A Clinical Trial Examines the Phenomenon of Healthcare “Hotspotting”—With Mixed Results
For what appears the first time, healthcare researchers have studied the phenomenon of “healthcare hotspotting,” through the vehicle of a randomized, controlled trial, with interesting, mixed results. In their article, “Health Care Hotspotting—A Randomized, Controlled Trial,” published on Jan. 9 in The New England Journal of Medicine, Amy Finkelstein, Ph.D., Annetta Zhou, Ph.D., Sarah Taubman, Sc.D., and Joseph Doyle, Ph.D., looked at the phenomenon, and found conflicting signals.
As they write, “Since being profiled in Atul Gawande’s seminal New Yorker article, ‘The Hot Spotters,’ the program created by the Camden Coalition of Healthcare Providers (hereafter, the Coalition) has been a flagship example of a promising superutilizer program. The Coalition’s Camden Core Model uses real-time data on hospital admissions to identify patients who are superutilizers, an approach referred to as ‘hotspotting.’ Focusing on patients with chronic conditions and complex needs, and starting with the premise that navigation of the standard system is difficult for these patients, the program uses an intensive, face-to-face care model to engage patients and connect them with appropriate medical care, government benefits, and community services, with the aim of improving their health and reducing unnecessary health care utilization.”
What’s more, the researchers note, “The program has been heralded as a promising, data-driven, relationship-based, intensive care management program for superutilizers, and federal funding has expanded versions of the model for use in cities other than Camden, New Jersey. To date, however, the only evidence of its effect is an analysis of the health care spending of 36 patients before and after the intervention and an evaluation of four expansion sites in which propensity-score matching was used to compare the outcomes for 149 program patients with outcomes for controls. More broadly, there are a number of promising observational studies of other superutilizer programs. However, regression to the mean — the tendency for patients selected for the exceptionally high cost of their care at a moment in time to move closer to average cost over time — may bias observational studies of superutilizer programs toward spurious results.”

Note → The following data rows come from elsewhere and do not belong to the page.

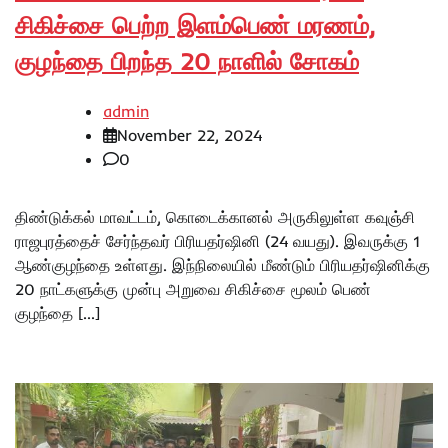
சிகிச்சை பெற்ற இளம்பெண் மரணம்,
குழந்தை பிறந்த 20 நாளில் சோகம்
admin
November 22, 2024
0
திண்டுக்கல் மாவட்டம், கொடைக்கானல் அருகிலுள்ள கவுஞ்சி
ராஜபுரத்தைச் சேர்ந்தவர் பிரியதர்ஷினி (24 வயது). இவருக்கு 1
ஆண்குழந்தை உள்ளது. இந்நிலையில் மீண்டும் பிரியதர்ஷினிக்கு
20 நாட்களுக்கு முன்பு அறுவை சிகிச்சை மூலம் பெண்
குழந்தை […]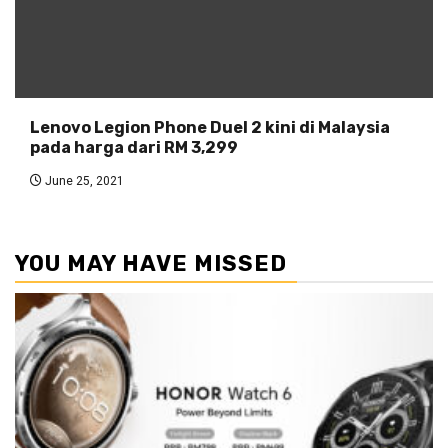
Lenovo Legion Phone Duel 2 kini di Malaysia
pada harga dari RM 3,299
June 25, 2021
YOU MAY HAVE MISSED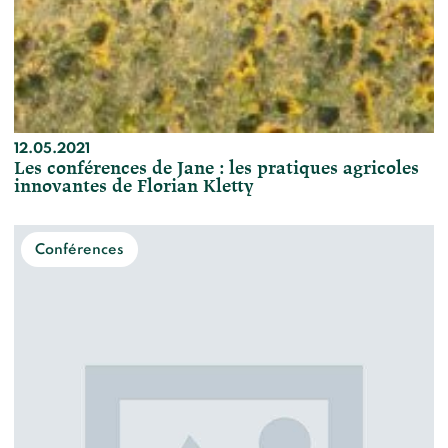
12.05.2021
Les conférences de Jane : les pratiques agricoles
innovantes de Florian Kletty
Conférences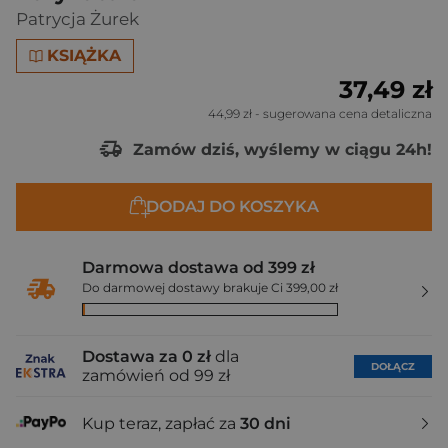
Patrycja Żurek
KSIĄŻKA
37,49 zł
44,99 zł
- sugerowana cena detaliczna
Zamów dziś, wyślemy w ciągu 24h!
DODAJ DO KOSZYKA
Darmowa dostawa od 399 zł
Do darmowej dostawy brakuje Ci 399,00 zł
Dostawa za 0 zł
dla
DOŁĄCZ
zamówień od 99 zł
Kup teraz, zapłać za
30 dni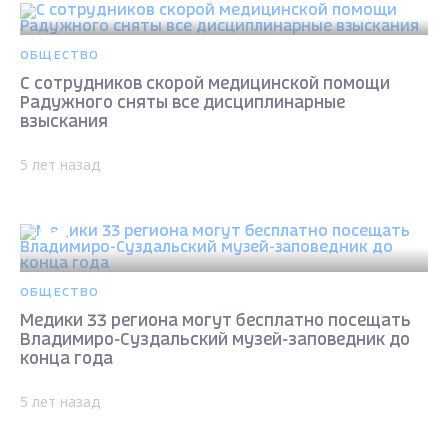
ОБЩЕСТВО
С сотрудников скорой медицинской помощи
Радужного сняты все дисциплинарные
взыскания
5 лет назад
ОБЩЕСТВО
Медики 33 региона могут бесплатно посещать
Владимиро-Суздальский музей-заповедник до
конца года
5 лет назад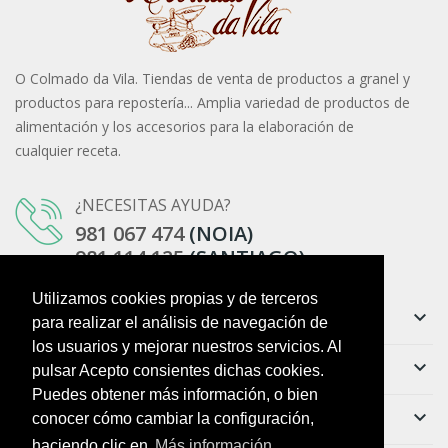
O Colmado da Vila. Tiendas de venta de productos a granel y
productos para repostería... Amplia variedad de productos de
alimentación y los accesorios para la elaboración de
cualquier receta.
¿NECESITAS AYUDA?
981 067 474
(NOIA)
981 114 125
(SANTIAGO)
Utilizamos cookies propias y de terceros
Información
keyboard_arrow_down
para realizar el análisis de navegación de
los usuarios y mejorar nuestros servicios. Al
Ayuda
keyboard_arrow_down
pulsar Acepto consientes dichas cookies.
Puedes obtener más información, o bien
Boletín
keyboard_arrow_down
conocer cómo cambiar la configuración,
haciendo clic en
Más información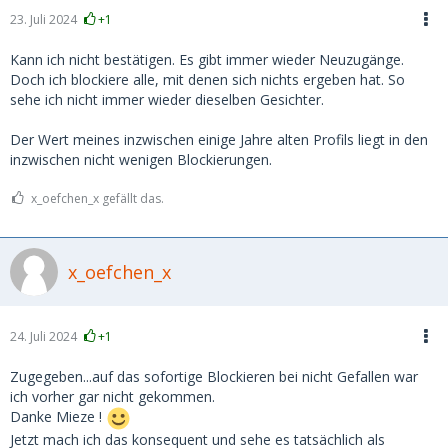
23. Juli 2024
+1
Kann ich nicht bestätigen. Es gibt immer wieder Neuzugänge.
Doch ich blockiere alle, mit denen sich nichts ergeben hat. So
sehe ich nicht immer wieder dieselben Gesichter.
Der Wert meines inzwischen einige Jahre alten Profils liegt in den
inzwischen nicht wenigen Blockierungen.
x_oefchen_x gefällt das.
x_oefchen_x
24. Juli 2024
+1
Zugegeben...auf das sofortige Blockieren bei nicht Gefallen war
ich vorher gar nicht gekommen.
Danke Mieze !
Jetzt mach ich das konsequent und sehe es tatsächlich als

And, they note, “Although there is limited rigorous evidence of the effectiveness of superutilizer programs, several randomized trials of care-transition programs — which, like the Camden Core Model, start with patients in the hospital and work with them after discharge — have shown substantially reduced readmissions. However, the Camden Core Model targets a much more heterogeneous population with greater social and medical complexity and substantially higher health care utilization. Therefore, the Coalition partnered with investigators to design a prospective, randomized evaluation of this nationally recognized program.”
As a result, these researchers wanted to look rigorously at how well the Camden Core Model might intervene with individuals with medically and socially complex needs and who are frequently admitted as inpatients, focusing on individuals with at least one hospital admission at any of four Camden-area hospital systems in the previous six months.
Essentially, they found, “[T]he Camden Core Model had no significant effect on participants’ 180-day readmission rate. The 95-percent confidence intervals rule out a decrease in readmission rates of more than 6 percentage points as compared with a control mean of 62 percent; this finding rules out the reductions in readmissions of 15 to 45 percent in the Medicare population reported in randomized evaluations of other care-transition programs. The Camden model targets a different population: one that was younger, with more diverse medical needs, greater social complexity, and much higher health care utilization; previous hospital use was nearly twice that in most previous successful programs involving care transition.”
In an interview with MIT News, Dr. Finkelstein said that “The reason it was so important we did a randomized, controlled trial, is that if you just look at the individuals in the intervention group, it would look like the program caused a huge reduction in readmissions. But when you look at the individuals in the control group—who were eligible for the program but were not randomly selected to get it — you see the exact same pattern.”
In short, the researchers conclude in the NEJM article, “Our results suggest that there are challenges for superutilizer programs aimed at medically and socially complex populations. They are consistent with the mixed results on hospital admissions from randomized evaluations of care-management programs for chronically ill populations, although those programs, unlike the Camden model, did not focus on the postdischarge transition. It is possible,” they add, “that approaches to care management that are designed to connect patients with existing resources are insufficient for these complex cases. The Coalition has continually worked to adapt the model to the needs of its patient population, and both the Coalition and others are exploring models that involve more complete redesigns of care provision.”